Metadata is stored locally on each node in LMDB (default) or sqlite or a similar store, and replicated through CRDTs. You probably want to stick to the recommendation of using SSDs for metadata (eg the boot drive) and HDD for data, as 3x replication is going to be pretty expensive on SSD, versus erasure coding which is typically in the range of 1.3x to 1.67x depending on the scheme choice. With SSDs being expensive versus hard drives, any scheme that reduces storage is better. Rebuild times with replication are less than with erasure coding (no read amplification) on a small number of hosts, but can be less on larger clusters as the work can be distributed. A 10TB hard drive full rebuild will take around a day with 1Gb bandwidth (which is similar to the write bandwidth of a hard drive anyway), so you want to take that into account when thinking about reliability with this sort of system.

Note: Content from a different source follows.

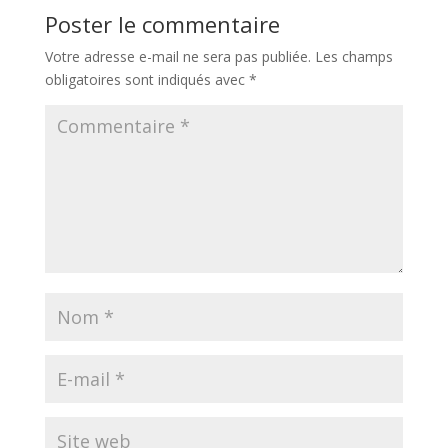
Poster le commentaire
Votre adresse e-mail ne sera pas publiée.
Les champs
obligatoires sont indiqués avec
*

Data encryption support is minimal, with support for SSE-C encryption, where the client provides encryption or decryption AES keys on every operation. This has recently been deprecated by AWS and is gradually being removed, so support from tooling may not be good. For some applications, such as public websites, this does not matter, and for some others applications might want to manage encryption before sending the data to storage. Key management is a difficult issue for self hosted object stores, as there is not a single solution that is easy and convenient like the cloud providers integrated key management APIs. You can of course set up encryption at rest on the raw drives using LUKS, but that addresses different threats.
Overall it is great to see new object storage implementations appearing, and good to see ones with such a different set of tradeoffs, as that gives lots of options for different use cases. Both have made things operationally simple, which is a great design decision.